On October 20, AEHI President J. Peter Honeysett was in front of Payette County Commissioners talking up the company’s plans despite the ongoing legal problems.
At that meeting, Honeysett wasn’t discussing the DOJ’s current indictment but a separate civil case being pursued against AEHI and its former executives by the Securities and Exchange Commission filed in 2010.
“Do you think the (Securities and Exchange Commission) charges are a deal killer?” asked Commissioner Larry Church during the meeting.
Honeysett didn’t think so, telling the commission investors were waiting to fund the multi-billion-dollar project once the SEC case settled.
In its civil case the SEC alleges Gillispie and Ransom defrauded investors and sold stock illegally.

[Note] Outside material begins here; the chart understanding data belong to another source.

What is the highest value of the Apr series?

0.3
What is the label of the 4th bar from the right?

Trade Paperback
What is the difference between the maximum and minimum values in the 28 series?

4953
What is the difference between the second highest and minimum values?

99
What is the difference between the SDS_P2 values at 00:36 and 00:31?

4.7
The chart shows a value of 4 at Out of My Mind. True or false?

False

Gillispie has prolonged the case up in part, by failing to pay his attorneys. In 2012, K&L Gates Attorney Barry Hartman, of Washington, D.C. was allowed off the case after Gillispie failed to pay him approximately $700,000 in legal bills.
Nevertheless, the SEC’s case could soon be coming to a close. In October the regulator filed for summary judgment. In addition to civil penalties it is seeking recovery of the over $14 million Gillispie and Ransom are alleged to have fleeced from shareholders.

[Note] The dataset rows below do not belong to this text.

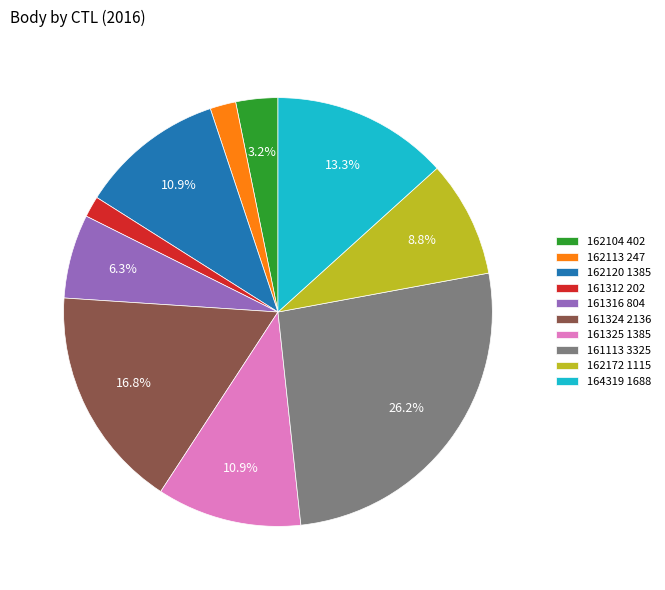

Does 164319 1688 account for over 50% of the chart?

No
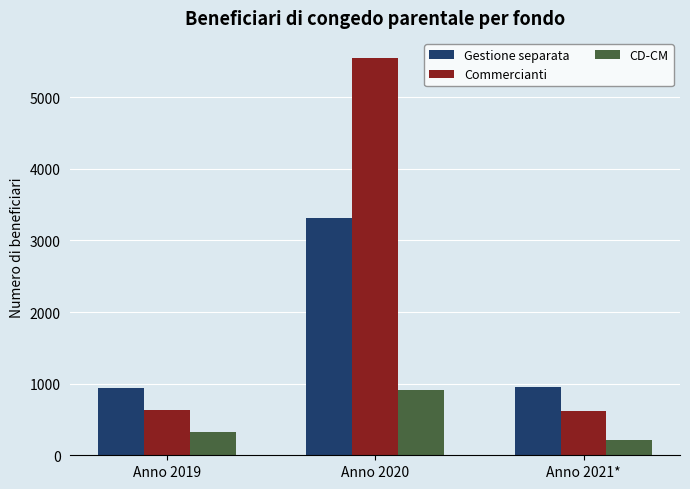

What is the label of the 2nd bar from the left?

Anno 2020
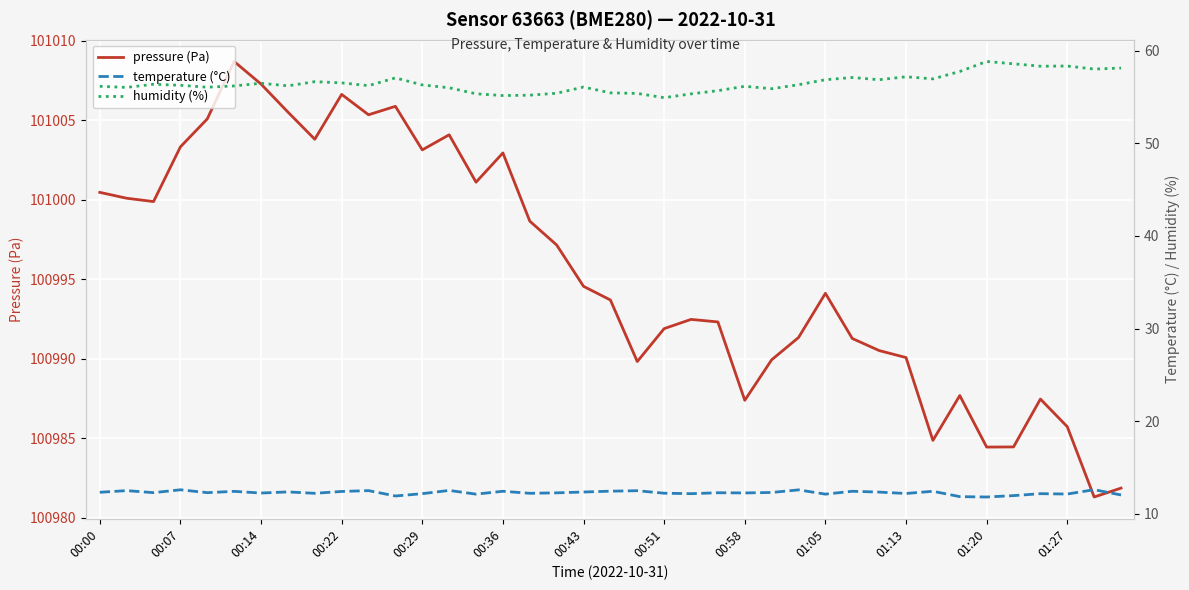

Reading left to right, transcribe all the data shown in this chart.

pressure (Pa): 101000.5	101000.1	100999.9	101003.3	101005.1	101008.7	101007.3	101005.5	101003.8	101006.6	101005.4	101005.9	101003.1	101004.1	101001.1	101003.0	100998.7	100997.2	100994.6	100993.7	100989.8	100991.9	100992.5	100992.3	100987.4	100989.9	100991.4	100994.1	100991.3	100990.5	100990.1	100984.9	100987.7	100984.5	100984.5	100987.5	100985.7	100981.3	100981.9
temperature (°C): 12.3	12.5	12.3	12.6	12.3	12.4	12.2	12.3	12.2	12.4	12.5	11.9	12.2	12.5	12.1	12.4	12.2	12.2	12.3	12.4	12.5	12.2	12.2	12.3	12.2	12.3	12.6	12.1	12.4	12.3	12.2	12.4	11.8	11.8	11.9	12.2	12.1	12.6	12.0
humidity (%): 56.2	56.0	56.4	56.3	56.1	56.2	56.5	56.2	56.7	56.5	56.2	57.1	56.3	56.0	55.4	55.2	55.2	55.4	56.1	55.5	55.4	54.9	55.4	55.7	56.2	55.9	56.3	56.9	57.1	56.9	57.2	57.0	57.8	58.9	58.6	58.3	58.4	58.0	58.1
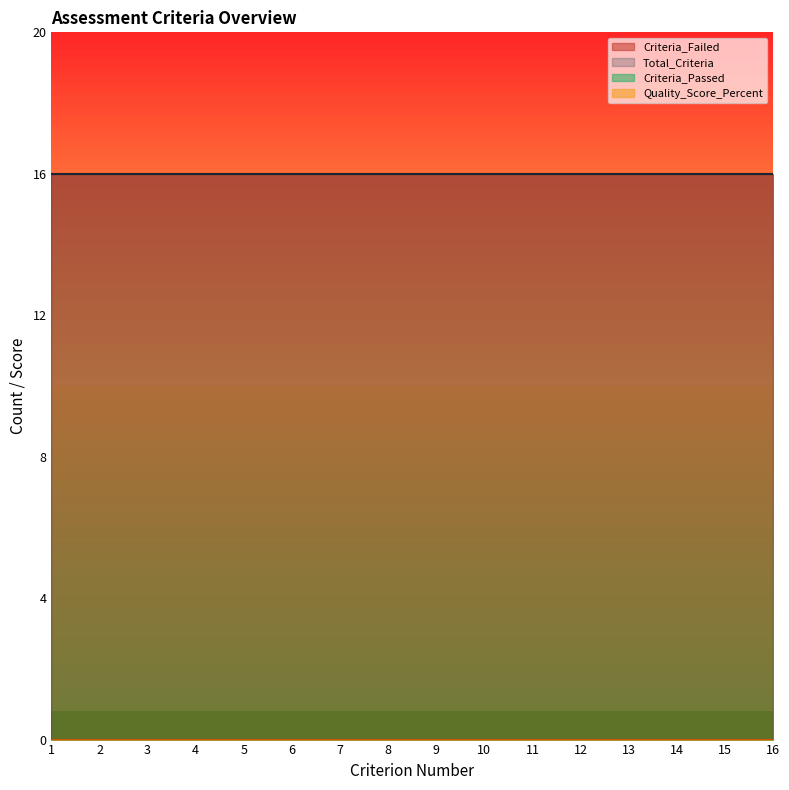

How many values in the Criterion_Number series are below 9?

8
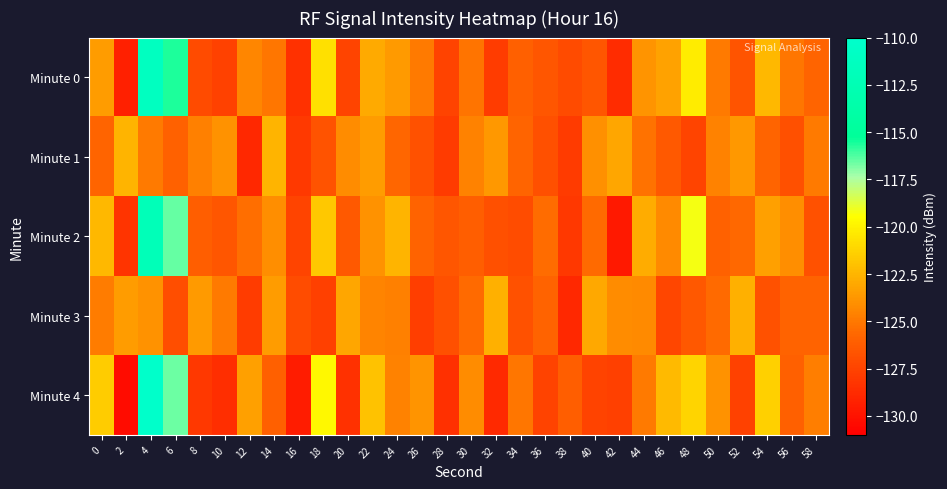

What is the maximum value shown in the chart?

-110.2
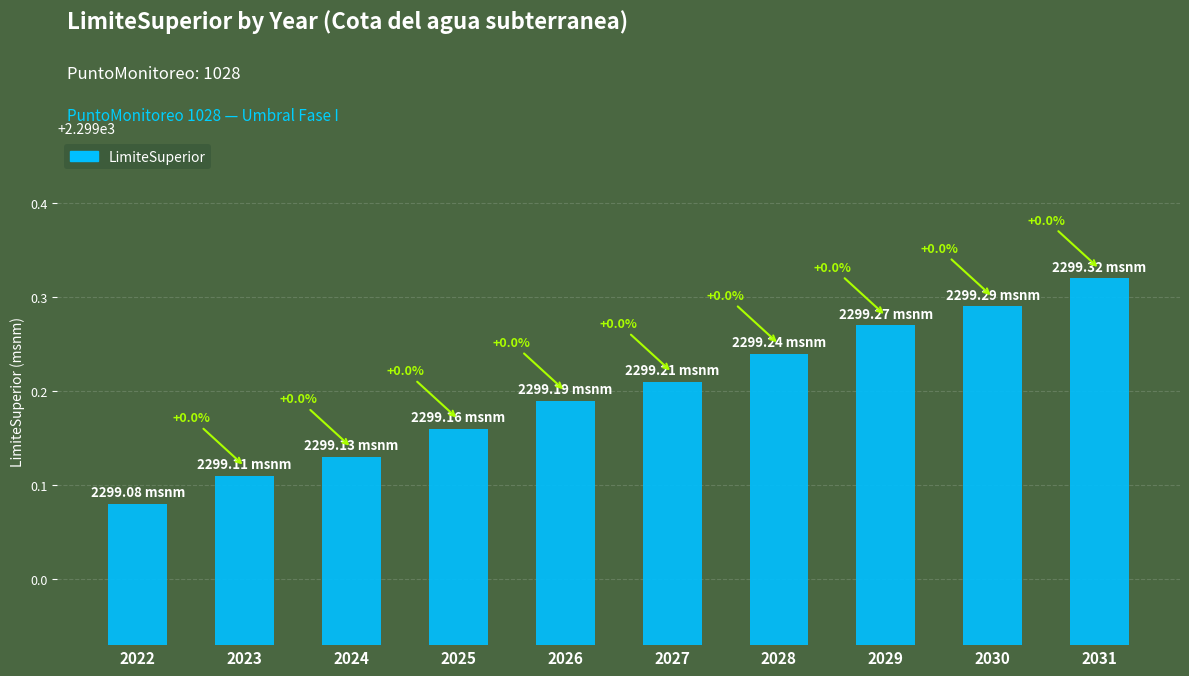

The value at 2022 is 3412.0. True or false?

False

Calls to AEHI headquarters for comment on the indictment and the company’s future plans were not returned.
AEHI faced scrutiny early on and has been in and out of court for many years.
In January 2009 the Fourth Judicial District Court in Ada County dismissed a lawsuit brought against the nuclear watchdog group Snake River Alliance (SRA).

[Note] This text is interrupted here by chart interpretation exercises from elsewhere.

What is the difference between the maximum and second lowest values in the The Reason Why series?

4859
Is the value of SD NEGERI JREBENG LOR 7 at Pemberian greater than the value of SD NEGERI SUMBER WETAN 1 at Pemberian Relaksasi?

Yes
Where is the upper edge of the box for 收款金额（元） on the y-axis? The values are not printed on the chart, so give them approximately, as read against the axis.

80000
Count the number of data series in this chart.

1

Then SRA Executive Director Andrea Shipley referred to the company and Gillispie as “scammers,” while raising the red flag on its financial operation.
AEHI, in its complaint, unsuccessfully tried to persuade the court to make SRA and Shipley retract their statements, prohibit such future speech and award monetary damages.
In another case, AEHI settled a class-action suit brought by a group of investors for $450,000 in 2012.
Reporter note: Full disclosure: AEHI tried dragging my name through the mud as well. In June 2008, as a freelance reporter for the Times-News, I was asked to cover a community meeting the company was holding in Owhyee County (AEHI shopped several locations before settling on Payette County).
At that meeting a southern Idaho anti-nuclear activist was arrested and charged with trespassing and battery. My article about the events, along with another reporter’s photo, was soon thereafter published.
Events took a turn for the weird in the coming weeks. AEHI released a letter written by investor and stock promoter James Cooper to Gillispie after the community meeting. This letter was sent to several local newspapers (and published in at least one local newspaper) accusing me of “apparent fabrication of a news story,” and saying I should be “reported.”
The only problem with Cooper’s description of my actions is that he had no idea what I even looked like.
He said I was a middle-aged woman with shoulder-length silver hair who was “too cozy” with the Snake River Alliance. At the time I was 26-years-old and had very short, red hair. Both Cooper and AEHI’s public relations folks promised to officially retract their allegations about me but never did.